Treatment of hormone-resistant prostate cancer

Treatment of hormone-resistant prostate cancer

After being diagnosed with prostate cancer, male patients must go to a regular hospital for treatment in a timely manner. Don't delay going because of face problems, delaying the treatment and regretting it later. Therefore, prostate cancer patients must receive timely treatment and relieve the pain as soon as possible through the treatment method that suits them. Let's take a look at the treatment of hormone-resistant prostate cancer.

Definition of hormone resistance

The following conditions must be met simultaneously:

1. Plasma testosterone reaches castration level (usually defined as castration level <50ng/ml);

2. Plasma PSA measured three times at intervals of 2 weeks increases successively;

3. Stop taking anti-androgenic drugs for at least 4 weeks (Casodex needs to be stopped for at least 6 weeks);

4. PSA continues to rise despite second-line endocrine therapy; or bone or soft tissue lesions continue to progress.
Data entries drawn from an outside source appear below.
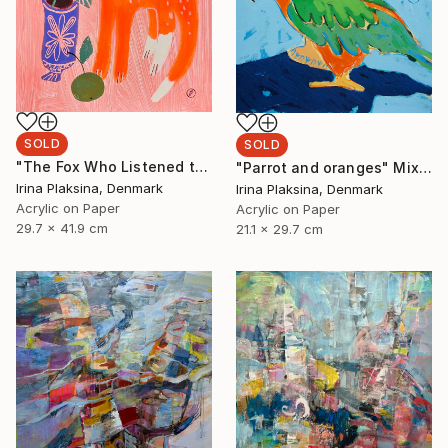
SOLD
SOLD
"The Fox Who Listened to Flowers" Painting
"Parrot and oranges" Mixed Media
Irina Plaksina, Denmark
Irina Plaksina, Denmark
Acrylic on Paper
Acrylic on Paper
29.7 x 41.9 cm
21.1 x 29.7 cm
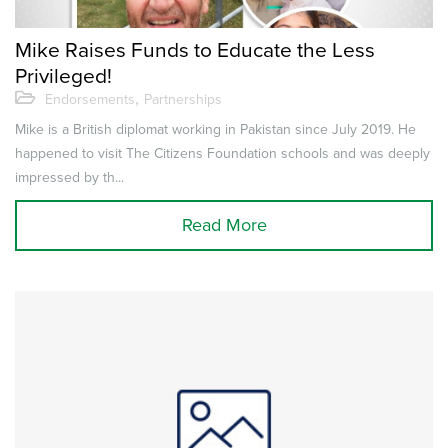
Mike Raises Funds to Educate the Less
Privileged!
,
Endorsements
Partnerships
Mike is a British diplomat working in Pakistan since July 2019. He
happened to visit The Citizens Foundation schools and was deeply
impressed by th...
Read More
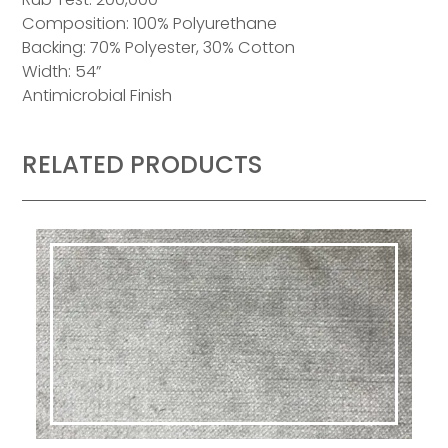
Composition: 100% Polyurethane
Backing: 70% Polyester, 30% Cotton
Width: 54”
Antimicrobial Finish
RELATED PRODUCTS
The mechanism of androgen resistance or hormone independence has not been clearly elucidated, and the main possible hypotheses are:

1. Selective growth of hormone-resistant prostate cancer cell clones;

2. Androgen receptor mutation;

3. Prostate cancer cells adapt to the emasculation environment;

4. Changes in signal transduction pathways in prostate cancer cells;

5. Upregulation of anti-apoptotic genes, etc. (1).

The treatment of hormone-resistant prostate cancer (HRPC) is a multidisciplinary, multi-strategy comprehensive treatment.

1. Maintaining androgen deprivation therapy

If the patient's blood testosterone does not reach <50 ng/ml, LHRH-a (luteinizing hormone-releasing hormone analog) should be continued to ensure that blood testosterone is maintained at castrate levels (4, 5).

2. Chemotherapy

For a long time, prostate cancer has been considered a malignant tumor that is insensitive to chemotherapy. Between 1988 and 1992, 26 single chemotherapy drugs were used to treat prostate cancer, with an overall response rate of only 8.7% and a median survival time of 10-12 months. The efficacy was disappointing; and chemotherapy brought many toxic side effects, which once made chemotherapy neglected. The emergence of docetaxel has opened up a new prospect for chemotherapy of prostate cancer. The two phase III clinical trials TAX327 and SWOG9916 reported at ASCO in 2004 have established the first choice of chemotherapy with docetaxel as the core in the treatment of HRPC.